EXERCISE DETAILS
In the article on the proposed bank capital rule, reproduce the passage from "Powell, under questioning" up to and including "rate this year.", swapping "mortgage lending" for "home lending".

GIVEN TEXT
The proposed rule, issued last summer by the Fed and other regulatory agencies, is intended to implement changes that were negotiated internationally after the 2008 global financial crisis. Among other things, the rule would require the largest banks — those with more than $100 billion in assets — to hold more funds in reserve to protect against bad loans and other potential losses.

Large banks, though, have resisted the proposal, known as the “Basel III endgame” and spearheaded by the Fed’s vice chair for supervision, Michael Barr. The banks argue that the proposal would limit their ability to lend and would exceed what is necessary to match the global rules.

Banks aren’t the only opponents of the proposal. The NAACP and some other civil rights groups have expressed opposition out of concern that the proposal would make it harder for Black and Hispanic Americans to obtain mortgage loans.

Powell, under questioning by the Senate Banking Committee during his semi-annual testimony to Congress, acknowledged that the proposal could potentially reduce mortgage lending.

“There is a risk like that, and we’re very focused on it,” he said.

On Thursday, Powell also repeated a comment he made to the House Financial Services Committee Wednesday, that the Fed will make “broad and material” changes to the proposed rule. He put a time frame on those changes Thursday: Powell said he expects that the Fed will reach consensus on the revamped proposal by the end of the year.

Separately, Powell also reiterated his comment from Wednesday that if inflation continued to fall back toward the Fed’s 2% target, which he expects, then the central bank would begin cutting its benchmark interest rate this year.

The Fed’s key rate, now at a 23-year high of about 5.4%, has led to much higher rates for mortgages, auto loans and credit card borrowing. Those higher borrowing costs have likely contributed to widespread public sourness about the economy, which poses a threat to President Joe Biden’s reelection bid.

“We’re waiting to become more confident that inflation is moving sustainably at 2%,” Powell said. “When we do get that confidence — and we’re not far from it — it’ll be appropriate” to implement rate cuts, “so that we don’t drive the economy into recession.”

RECORDS SUPPLIED
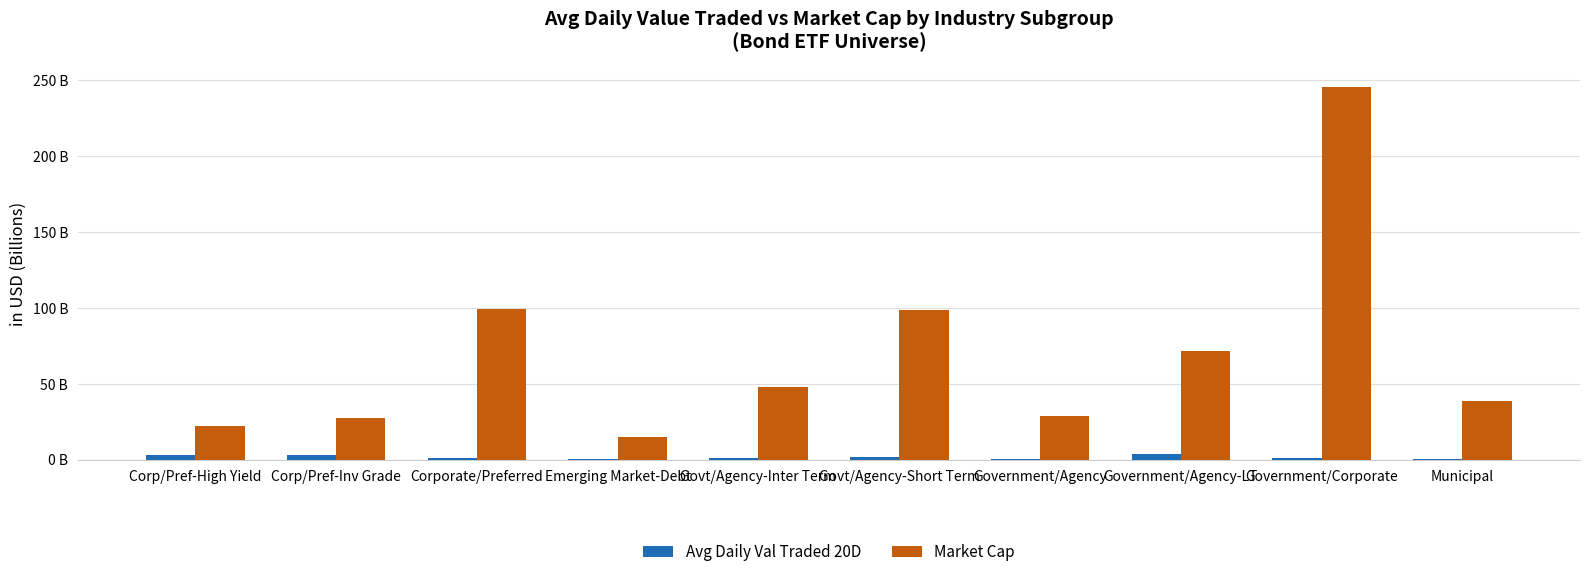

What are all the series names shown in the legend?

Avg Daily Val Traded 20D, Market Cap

...

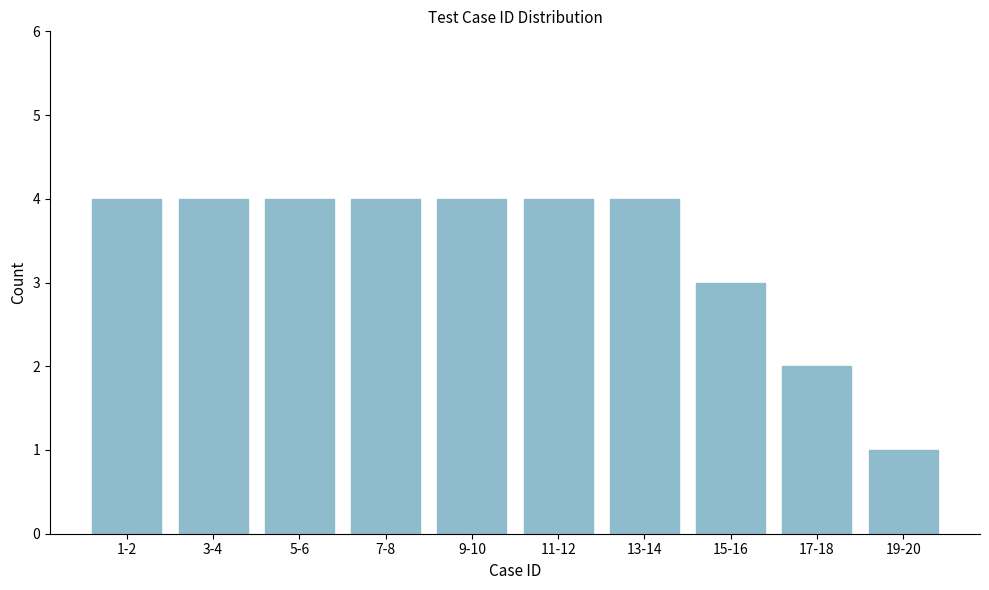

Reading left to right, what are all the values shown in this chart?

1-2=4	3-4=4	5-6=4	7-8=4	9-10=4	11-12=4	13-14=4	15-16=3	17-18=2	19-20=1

EXERCISE SOLUTION
Powell, under questioning by the Senate Banking Committee during his semi-annual testimony to Congress, acknowledged that the proposal could potentially reduce home lending.

“There is a risk like that, and we’re very focused on it,” he said.

On Thursday, Powell also repeated a comment he made to the House Financial Services Committee Wednesday, that the Fed will make “broad and material” changes to the proposed rule. He put a time frame on those changes Thursday: Powell said he expects that the Fed will reach consensus on the revamped proposal by the end of the year.

Separately, Powell also reiterated his comment from Wednesday that if inflation continued to fall back toward the Fed’s 2% target, which he expects, then the central bank would begin cutting its benchmark interest rate this year.